Would you return, word for word, the lines of the data below from the line with "the operation count" through the line with "The third line", and no others?

=-=-=

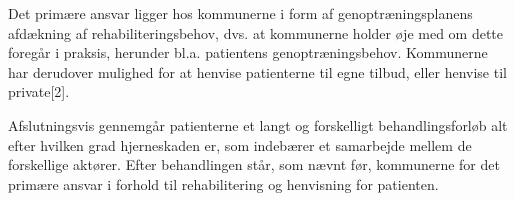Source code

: Det primære ansvar ligger hos kommunerne i form af genoptræningsplanens afdækning af rehabiliteringsbehov, dvs. at kommunerne holder øje med om dette foregår i praksis, herunder bl.a. patientens genoptræningsbehov. Kommunerne har derudover mulighed for at henvise patienterne til egne tilbud, eller henvise til private[2]. %

Afslutningsvis gennemgår patienterne et langt og forskelligt behandlingsforløb alt efter hvilken grad hjerneskaden er, som indebærer et samarbejde mellem de forskellige aktører. Efter behandlingen står, som nævnt før, kommunerne for det primære ansvar i forhold til rehabilitering og henvisning for patienten. %
  



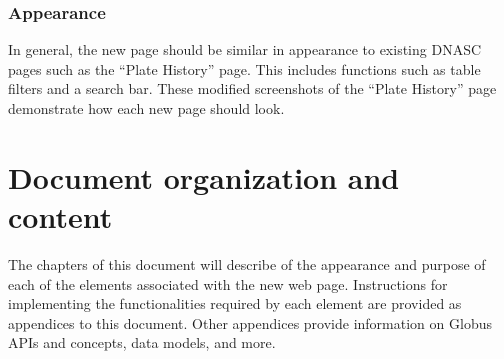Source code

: \subsubsection{Appearance}
In general, the new page should be similar in appearance to existing DNASC pages such as 
the ``Plate History'' page. This includes functions such as table filters and a search bar. 
These modified screenshots of the ``Plate History'' page demonstrate how each new page 
should look.

\section{Document organization and content}

The chapters of this document will describe of the appearance and purpose of each of the
elements associated with the new web page. Instructions for implementing the 
functionalities required by each element are provided as appendices to this document. 
Other appendices provide information on Globus APIs and concepts, data models, and more.
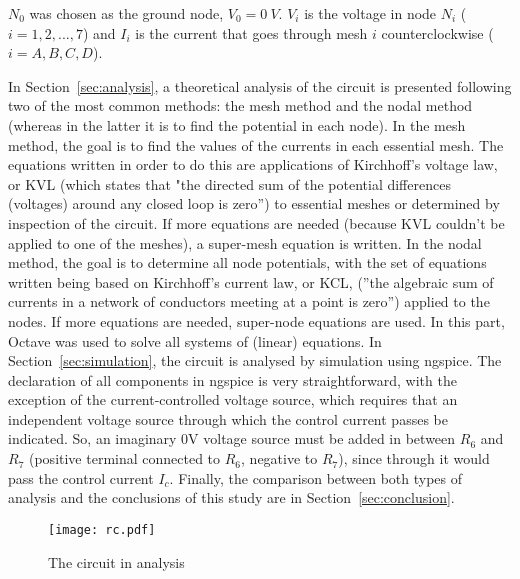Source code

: \par
$N_0$ was chosen as the ground node, $V_0 = 0 \ V$. $V_i$ is the voltage in node $N_i$ ($i=1, 2, ..., 7$) and $I_i$  is the current that goes through mesh $i$ counterclockwise ($i=A, B, C, D$).


\par
In Section~\ref{sec:analysis}, a theoretical analysis of the circuit is presented following two of the most common methods: the mesh method and the nodal method (whereas in the latter it is to find the potential in each node). In the mesh method, the goal is to find the values of the currents in each essential mesh. The equations written in order to do this are applications of Kirchhoff's voltage law, or KVL (which states that "the directed sum of the potential differences (voltages) around any closed loop is zero'') to essential meshes or determined by inspection of the circuit. If more equations are needed (because KVL couldn't be applied to one of the meshes), a super-mesh equation is written. In the nodal method, the goal is to determine all node potentials, with the set of equations written being based on Kirchhoff's current law, or KCL, (''the algebraic sum of currents in a network of conductors meeting at a point is zero'') applied to the nodes. If more equations are needed, super-node equations are used. In this part, Octave was used to solve all systems of (linear) equations. In Section~\ref{sec:simulation}, the circuit is analysed by simulation using ngspice. The declaration of all components in ngspice is very straightforward, with the exception of the current-controlled voltage source, which requires that an independent voltage source through which the control current passes be indicated. So, an imaginary 0V voltage source must be added in between $R_6$ and $R_7$ (positive terminal connected to $R_6$, negative to $R_7$), since through it would pass the control current $I_c$. Finally, the comparison between both types of analysis and the conclusions of this study are in Section~\ref{sec:conclusion}.

\begin{figure}[h] \centering
\texttt{[image: rc.pdf]}
\caption{The circuit in analysis}
\label{fig:rc}
\end{figure}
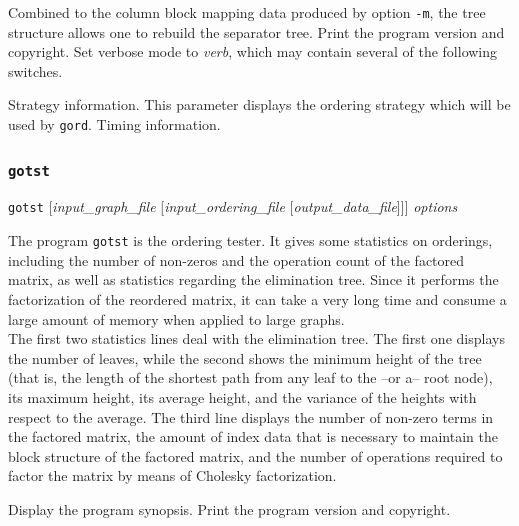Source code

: \begin{itemize}
\begin{itemize}
Combined to the column block mapping data produced by option \texttt{-m},
the tree structure allows one to rebuild the separator tree.
\iteme[\texttt{-V}]
Print the program version and copyright.
Set verbose mode to {\it verb}, which may contain several of the following
switches.
\begin{itemize}
\iteme[\texttt{s}]
Strategy information. This parameter displays the ordering
strategy which will be used by \texttt{gord}.
\iteme[\texttt{t}]
Timing information.
\end{itemize}
\end{itemize}
\end{itemize}

\subsubsection{\texttt{gotst}}
\label{sec-prog-gotst}

\begin{itemize}
\progsyn
\texttt{gotst} [{\it input\_graph\_file} [{\it input\_ordering\_file} [{\it output\_data\_file}]]] {\it options}

\progdes
The program \texttt{gotst} is the ordering tester. It gives some
statistics on orderings, including the number of non-zeros and
the operation count of the factored matrix, as well as statistics
regarding the elimination tree. Since it performs the factorization
of the reordered matrix, it can take a very long time and consume
a large amount of memory when applied to large graphs.
\\
The first two statistics lines deal with the elimination tree. The
first one displays the number of leaves, while the second shows
the minimum height of the tree (that is, the
length of the shortest path from any leaf to the --or a-- root node),
its maximum height, its average height, and the variance of the
heights with respect to the average.
The third line displays the number of non-zero terms in the factored
matrix, the amount of index data that is necessary to maintain the
block structure of the factored matrix, and the number of operations
required to factor the matrix by means of Cholesky factorization.

\progopt
\begin{itemize}
\iteme[\texttt{-h}]
Display the program synopsis.
\iteme[\texttt{-V}]
Print the program version and copyright.
\end{itemize}
\end{itemize}

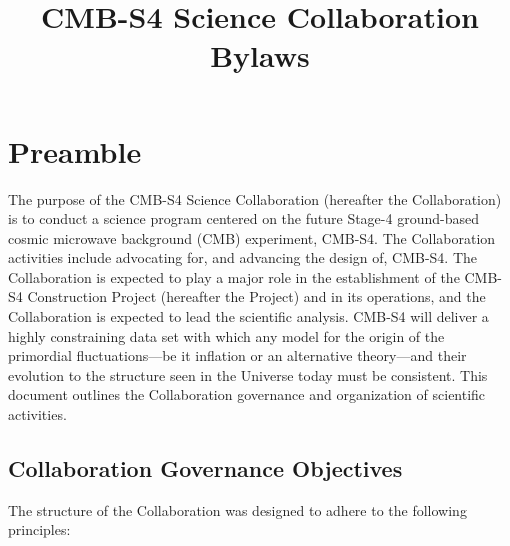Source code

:\documentclass[12pt]{article}
\newcommand{\Comment}[1]{\textcolor{Blue}{(Comment: #1)}}
\begin{document}
\title{CMB-S4 Science Collaboration Bylaws}
\maketitle


\tableofcontents


\newpage


\section{Preamble}

The purpose of the CMB-S4 Science Collaboration (hereafter the Collaboration) is to conduct a science program centered on the future Stage-4 ground-based cosmic microwave background (CMB) experiment, CMB-S4. The Collaboration activities include advocating for, and advancing the design of, CMB-S4. The Collaboration is expected to play a major role in the establishment of the CMB-S4 Construction Project (hereafter the Project) and in its operations, and the Collaboration is expected to lead the scientific analysis. 
CMB-S4 will deliver a highly constraining data set with which any model for the origin of the primordial fluctuations---be it inflation or an alternative theory---and their evolution to the structure seen in the Universe today must be consistent. 
This document outlines the Collaboration governance and organization of scientific activities.

\subsection{Collaboration Governance Objectives}
 The structure of the Collaboration was designed to adhere to the following principles:
\end{document}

=-=-=

**Written reply:**
the operation count of the factored matrix, as well as statistics
regarding the elimination tree. Since it performs the factorization
of the reordered matrix, it can take a very long time and consume
a large amount of memory when applied to large graphs.
\\
The first two statistics lines deal with the elimination tree. The
first one displays the number of leaves, while the second shows
the minimum height of the tree (that is, the
length of the shortest path from any leaf to the --or a-- root node),
its maximum height, its average height, and the variance of the
heights with respect to the average.
The third line displays the number of non-zero terms in the factored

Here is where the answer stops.